Асьенда

22
18
20
22
24
26
28
30

В их глазах. Глаза каудильо, глаза судьи, глаза землевладельцев… Они пристально глядели на меня, изучали меня, мою кузину, моих друзей. Изучали, кто мы такие. Что из себя представляем. Деление на касты, разумеется, уже отменили, но суды за пределами столицы вели дела как и прежде: по закону, слово креола – к примеру, Хуаны – стоило двух заявлений индейцев. Слово рабочих с асьенды против их господина? Не стоило ничего. Слово курата-метиса из низших слоев, вроде меня? Не имело достаточно веса.

– Я все равно не сдамся, – заявил я, но мысли мои уплывали к Хуане. Она не стала дожидаться других доказательств… Очевидно, она решила воспользоваться ситуацией и избавиться от Беатрис.

Или она все это подстроила?

Отродье – так ее вчера назвал Родольфо. Он грозился отречься от Хуаны. Теперь же он был мертв. И женщину, которая могла унаследовать его имение, обвиняли в его убийстве. Кому же тогда выгодно кровопролитие в Сан-Исидро?

– Вы знали, что Хуана внебрачный ребенок? – внезапно спросил я Мендосу. Палома ахнула. Мендоса поднял голову, широко раскрыв глаза.

– Прошу прощения, падре. Какого черта?!

– Я слышал, как вчера они с Родольфо говорили об этом.

– Когда? – спросила Палома. – Я этого не застала.

– Около зеленой гостиной, после ужина, – объяснил я. – Ты, наверное, уже ушла. Он обозвал ее отродьем, кричал, чтобы не смела считать его отца своим. А потом пригрозил, что ей не достанется ничего из собственности старика Солорсано, если она не начнет вести себя подобающе. А теперь… – Я оборвал себя на полуслове.

Над комнатой, будто саван, повисла тишина.

Мендоса тихо выругался.

– Значит, мы поступим так же, – твердо и уверенно решила Палома. – Пригрозим ей. Заставим отозвать свое обвинение, не то ты расскажешь всем землевладельцам, что она внебрачный ребенок. Наверняка где-то найдутся кузены, которые с удовольствием отберут у нее землю.

– Неплохая идея, Паломита, – похвалил Мендоса. – Но вам нужны доказательства, а единственный человек, который знал правду, мертв. Если б только я порылся в документах старика Солорсано…

Да простит нас Господь, подумал я, потирая рукой подбородок. Разговоры об угрозах, внебрачных детях и воровстве документов у мертвых людей…

– Они все должны быть в доме, – сказал я.

– Черт, – выпалила Палома и притворилась, будто не видит моего укоряющего взгляда.

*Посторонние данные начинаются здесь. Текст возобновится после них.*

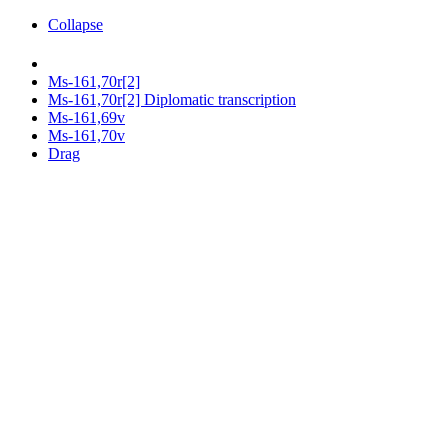
Collapse
Ms-161,70r[2]
Ms-161,70r[2] Diplomatic transcription
Ms-161,69v
Ms-161,70v
Drag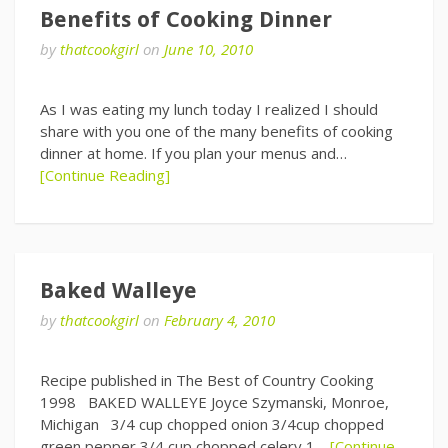
Benefits of Cooking Dinner
by
thatcookgirl
on
June 10, 2010
As I was eating my lunch today I realized I should
share with you one of the many benefits of cooking
dinner at home. If you plan your menus and…
[Continue Reading]
Baked Walleye
by
thatcookgirl
on
February 4, 2010
Recipe published in The Best of Country Cooking
1998 BAKED WALLEYE Joyce Szymanski, Monroe,
Michigan 3/4 cup chopped onion 3/4cup chopped
green pepper 3/4 cup chopped celery 1…
[Continue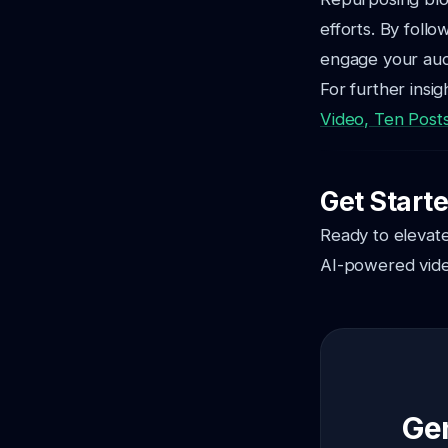
efforts. By follo
engage your audi
For further insi
Video, Ten Post
Get Start
Ready to elevate
AI-powered vide
Gen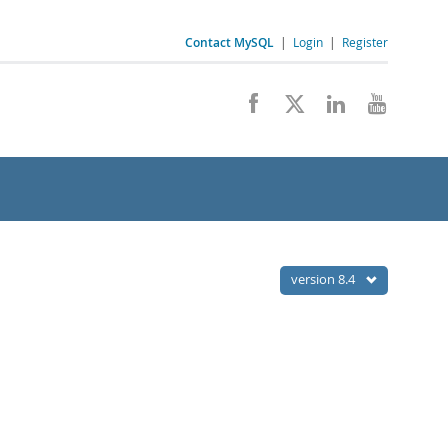
Contact MySQL
|
Login
|
Register
version 8.4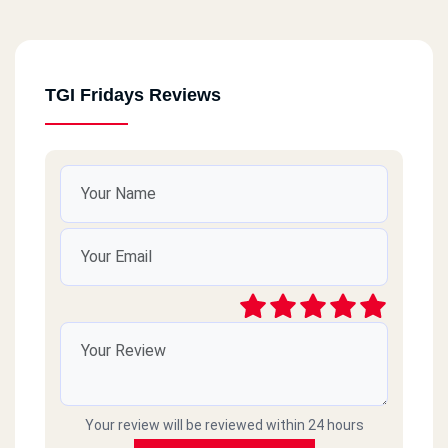
TGI Fridays Reviews
Your review will be reviewed within 24 hours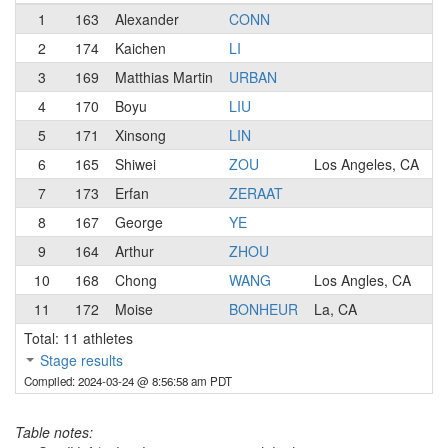
1
163
Alexander
CONN
2
174
Kaichen
LI
3
169
Matthias Martin
URBAN
4
170
Boyu
LIU
5
171
Xinsong
LIN
6
165
Shiwei
ZOU
Los Angeles, CA
7
173
Erfan
ZERAAT
8
167
George
YE
9
164
Arthur
ZHOU
10
168
Chong
WANG
Los Angles, CA
11
172
Moise
BONHEUR
La, CA
Total: 11 athletes
Stage results
Compiled: 2024-03-24 @ 8:56:58 am PDT
Table notes: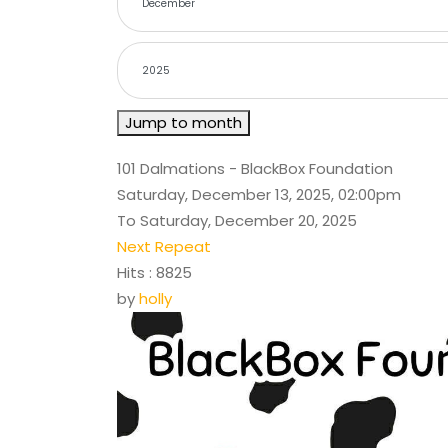
Jump to month
101 Dalmations - BlackBox Foundation
Saturday, December 13, 2025, 02:00pm
To Saturday, December 20, 2025
Next Repeat
Hits
: 8825
by
holly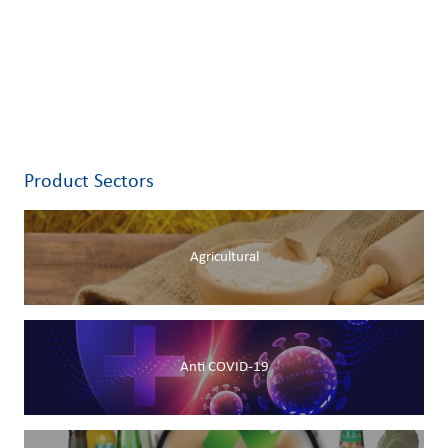
Product Sectors
Agricultural
Anti COVID-19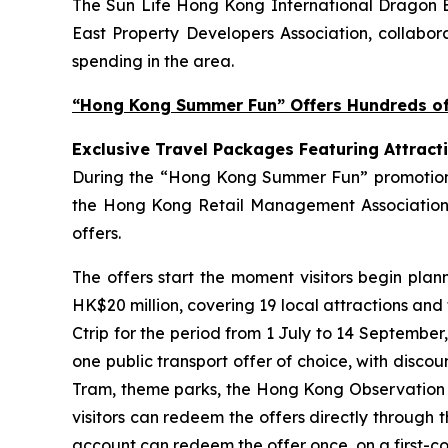
The Sun Life Hong Kong International Dragon Bo
East Property Developers Association, collabora
spending in the area.
“Hong Kong Summer Fun” Offers Hundreds of 
Exclusive Travel Packages Featuring Attract
During the “Hong Kong Summer Fun” promotion pe
the Hong Kong Retail Management Association 
offers.
The offers start the moment visitors begin plan
HK$20 million, covering 19 local attractions and
Ctrip for the period from 1 July to 14 September
one public transport offer of choice, with disco
Tram, theme parks, the Hong Kong Observation Wh
visitors can redeem the offers directly through 
account can redeem the offer once, on a first-com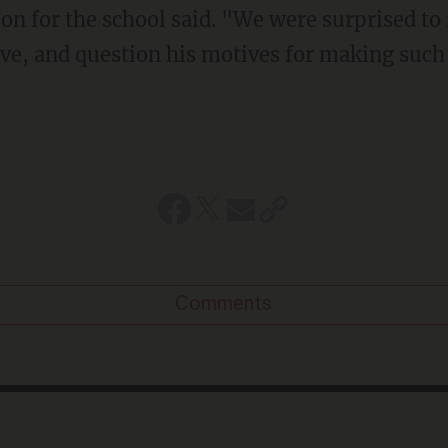
on for the school said. "We were surprised to
ve, and question his motives for making such 
Comments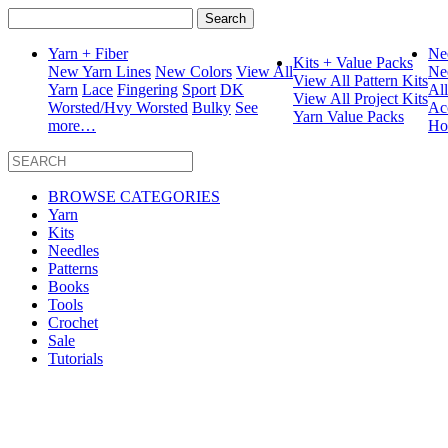
Search
for:
Yarn + Fiber
Ne
Kits + Value Packs
New Yarn Lines
New Colors
View All
Ne
View All Pattern Kits
Yarn
Lace
Fingering
Sport
DK
Al
View All Project Kits
Worsted/Hvy Worsted
Bulky
See
Ac
Yarn Value Packs
more…
Ho
BROWSE CATEGORIES
Yarn
Kits
Needles
Patterns
Books
Tools
Crochet
Sale
Tutorials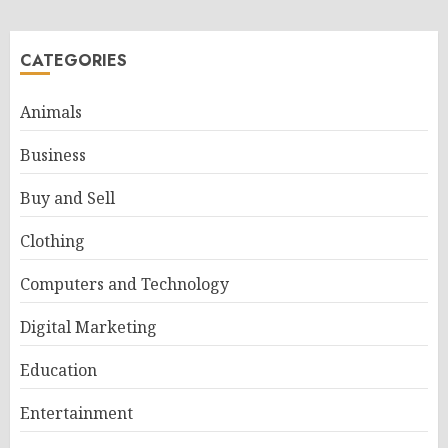
CATEGORIES
Animals
Business
Buy and Sell
Clothing
Computers and Technology
Digital Marketing
Education
Entertainment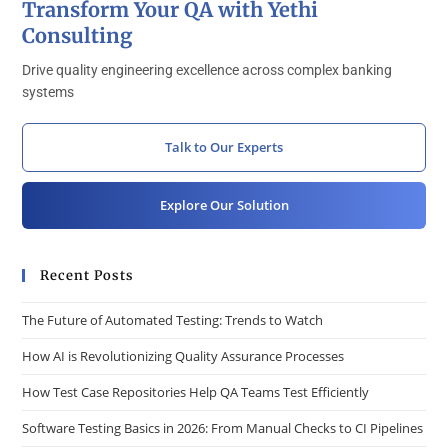
Transform Your QA with Yethi
Consulting
Drive quality engineering excellence across complex banking
systems
Talk to Our Experts
Explore Our Solution
Recent Posts
The Future of Automated Testing: Trends to Watch
How AI is Revolutionizing Quality Assurance Processes
How Test Case Repositories Help QA Teams Test Efficiently
Software Testing Basics in 2026: From Manual Checks to CI Pipelines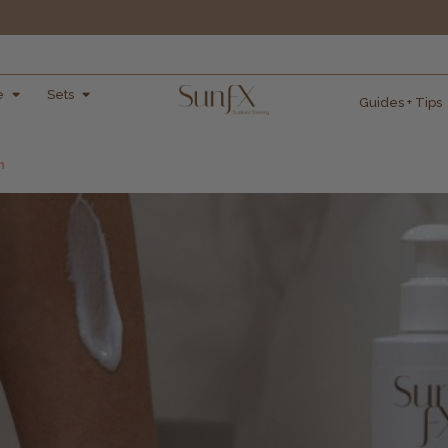
e
Sets
Guides + Tips
n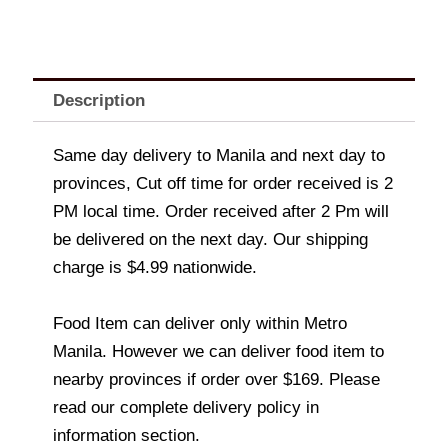
Description
Same day delivery to Manila and next day to
provinces, Cut off time for order received is 2
PM local time. Order received after 2 Pm will
be delivered on the next day. Our shipping
charge is $4.99 nationwide.
Food Item can deliver only within Metro
Manila. However we can deliver food item to
nearby provinces if order over $169. Please
read our complete delivery policy in
information section.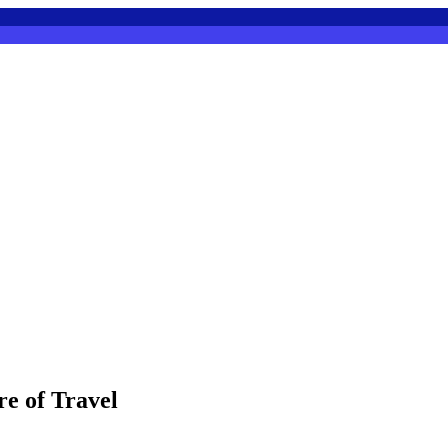
e of Travel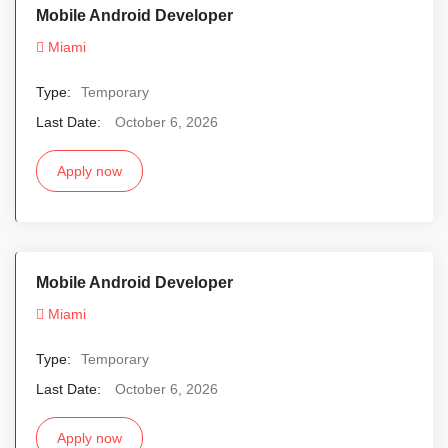
Mobile Android Developer
Miami
Type:
Temporary
Last Date:
October 6, 2026
Apply now
Mobile Android Developer
Miami
Type:
Temporary
Last Date:
October 6, 2026
Apply now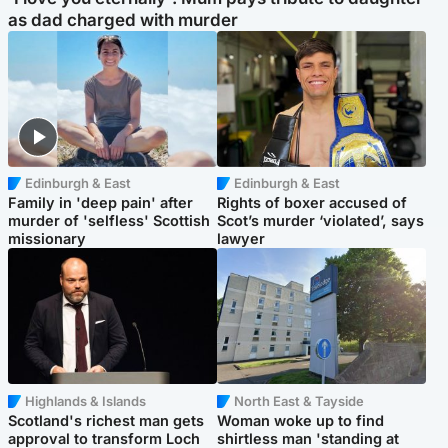
as dad charged with murder
Edinburgh & East
Edinburgh & East
Family in 'deep pain' after
Rights of boxer accused of
murder of 'selfless' Scottish
Scot’s murder ‘violated’, says
missionary
lawyer
Highlands & Islands
North East & Tayside
Scotland's richest man gets
Woman woke up to find
approval to transform Loch
shirtless man 'standing at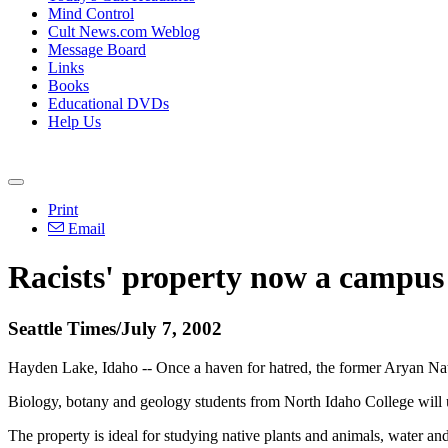
Mind Control
Cult News.com Weblog
Message Board
Links
Books
Educational DVDs
Help Us
Print
Email
Racists' property now a campus
Seattle Times/July 7, 2002
Hayden Lake, Idaho -- Once a haven for hatred, the former Aryan Nati
Biology, botany and geology students from North Idaho College will us
The property is ideal for studying native plants and animals, water an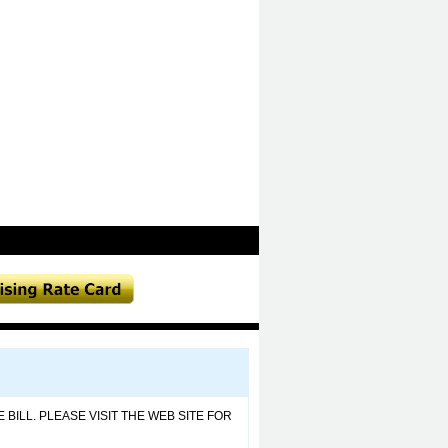
BILL. PLEASE VISIT THE WEB SITE FOR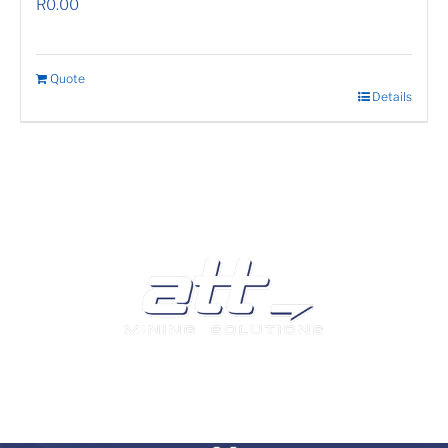
R
0.00
Quote
Details
We are a leading supplier of tyres and related products
and services in South Africa.
Visit our Auto and Truck Tyres division: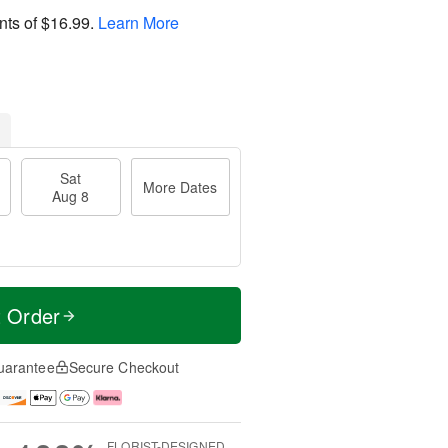
nts of
$16.99
.
Learn More
Sat
More Dates
Aug 8
t Order
uarantee
Secure Checkout
FLORIST-DESIGNED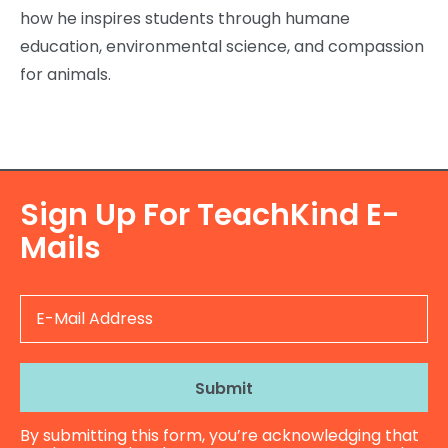
how he inspires students through humane
education, environmental science, and compassion
for animals.
Sign Up For TeachKind E-
Mails
E
-
M
a
i
l
By submitting this form, you’re acknowledging that
A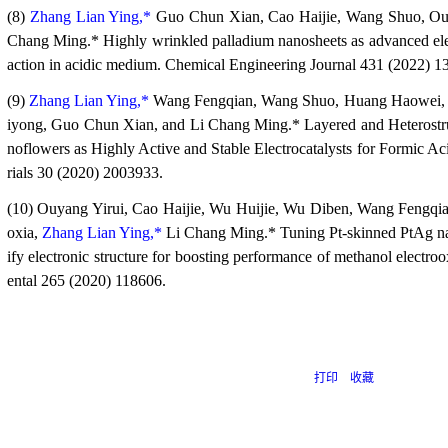
(8)
Zhang Lian Ying,*
Guo Chun Xian, Cao Haijie, Wang Shuo, Ouy
Chang Ming.* Highly wrinkled palladium nanosheets as advanced elect
action in acidic medium. Chemical Engineering Journal 431 (2022) 1
(9)
Zhang Lian Ying,*
Wang Fengqian, Wang Shuo, Huang Haowei, 
iyong, Guo Chun Xian, and Li Chang Ming.* Layered and Heterost
noflowers as Highly Active and Stable Electrocatalysts for Formic A
rials 30 (2020) 2003933.
(10) Ouyang Yirui, Cao Haijie, Wu Huijie, Wu Diben, Wang Fengqi
oxia,
Zhang Lian Ying,*
Li Chang Ming.* Tuning Pt-skinned PtAg nan
ify electronic structure for boosting performance of methanol electr
ental 265 (2020) 118606.
打印
收藏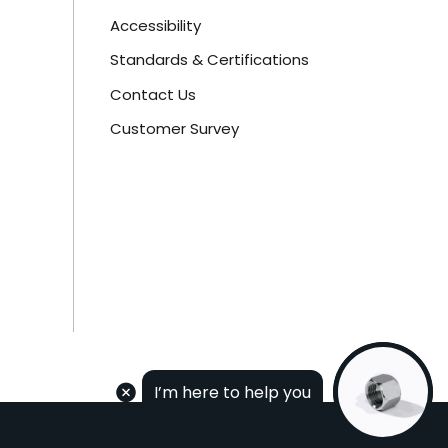
Accessibility
Standards & Certifications
Contact Us
Customer Survey
I’m here to help you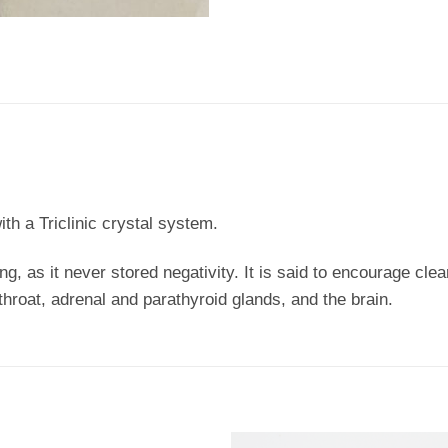
ith a Triclinic crystal system.
ing, as it never stored negativity. It is said to encourage cl
 throat, adrenal and parathyroid glands, and the brain.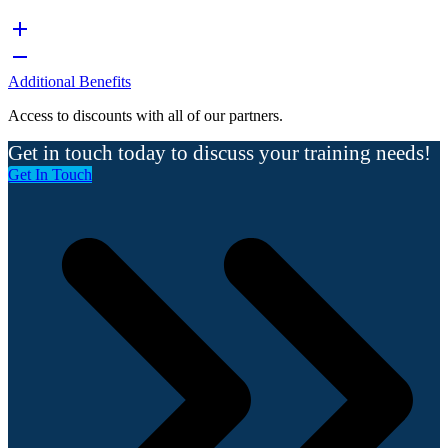
Additional Benefits
Access to discounts with all of our partners.
Get in touch today to discuss your training needs!
Get In Touch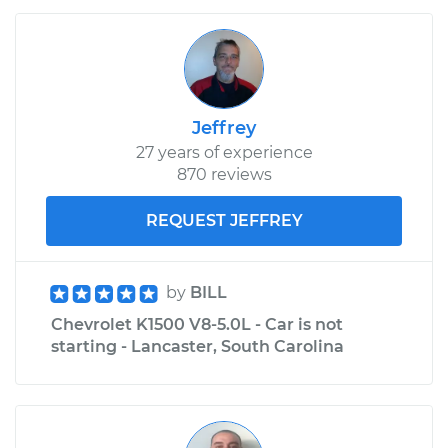
Jeffrey
27 years of experience
870 reviews
REQUEST JEFFREY
by
BILL
Chevrolet K1500 V8-5.0L - Car is not
starting - Lancaster, South Carolina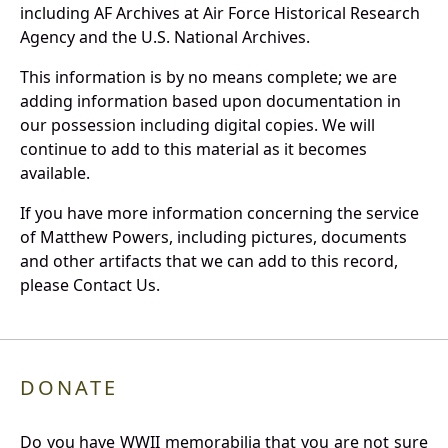
including AF Archives at Air Force Historical Research
Agency and the U.S. National Archives.
This information is by no means complete; we are
adding information based upon documentation in
our possession including digital copies. We will
continue to add to this material as it becomes
available.
If you have more information concerning the service
of Matthew Powers, including pictures, documents
and other artifacts that we can add to this record,
please Contact Us.
DONATE
Do you have WWII memorabilia that you are not sure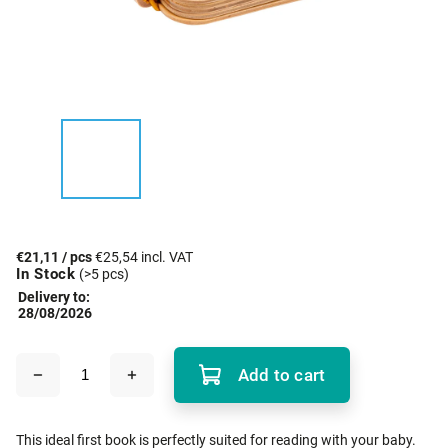
€21,11
/ pcs
€25,54 incl. VAT
In Stock
(>5 pcs)
Delivery to:
28/08/2026
Add to cart
This ideal first book is perfectly suited for reading with your baby.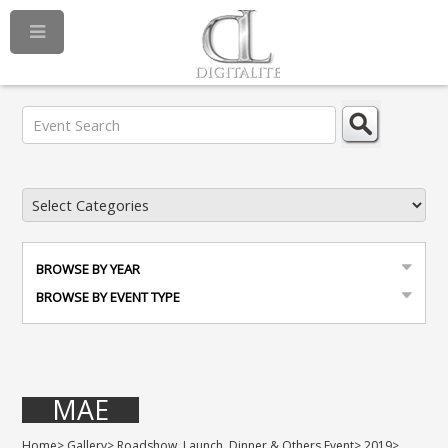
BROWSE BY YEAR
BROWSE BY EVENT TYPE
MAE
Home
>
Gallery
>
Roadshow, Launch, Dinner & Others Event
>
2019
>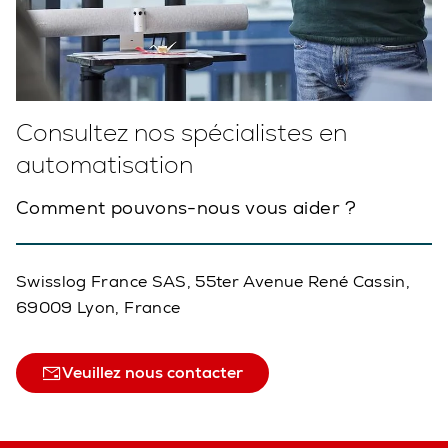
Consultez nos spécialistes en
automatisation
Comment pouvons-nous vous aider ?
Swisslog France SAS, 55ter Avenue René Cassin,
69009 Lyon, France
Veuillez nous contacter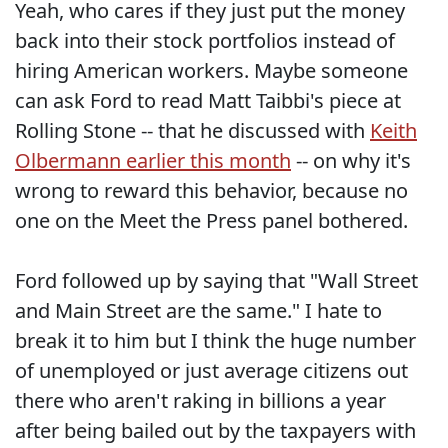
Yeah, who cares if they just put the money
back into their stock portfolios instead of
hiring American workers. Maybe someone
can ask Ford to read Matt Taibbi's piece at
Rolling Stone -- that he discussed with
Keith
Olbermann earlier this month
-- on why it's
wrong to reward this behavior, because no
one on the Meet the Press panel bothered.
Ford followed up by saying that "Wall Street
and Main Street are the same." I hate to
break it to him but I think the huge number
of unemployed or just average citizens out
there who aren't raking in billions a year
after being bailed out by the taxpayers with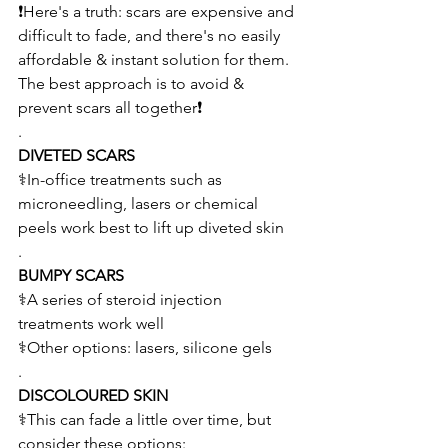
❗Here's a truth: scars are expensive and 
difficult to fade, and there's no easily 
affordable & instant solution for them. 
The best approach is to avoid & 
prevent scars all together❗
.
DIVETED SCARS
⚕️In-office treatments such as 
microneedling, lasers or chemical 
peels work best to lift up diveted skin
.
BUMPY SCARS
⚕️A series of steroid injection 
treatments work well 
⚕️Other options: lasers, silicone gels 
.
DISCOLOURED SKIN 
⚕️This can fade a little over time, but 
consider these options:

– Я пойду в дом ночью, – заявил я. – Отыщу документы и останусь там до рассвета.

– Ты с ума сошел, chamaco? – вскрикнул Мендоса. – В этот дом! – Он перекрестился.

– Я не оставлю донью Беатрис одну после наступления ночи.

Объяснять почему нужды не было. Я видел, как жители поселения обходят дом стороной. Они чувствовали. Они знали. Они осеняли себя крестным знамением при одном только упоминании этого дома, и среди них ходили разговоры, что деньги, война и отсутствие гостей и семьи были не единственными причинами, почему Хуана забросила дом. Они знали, что с ней что-то произошло: Хуана всегда была строптивой, едва не до безрассудства, теперь же в ней присутствовала некая дикость, свидетельствующая, что внутри ее что-то пошатнулось.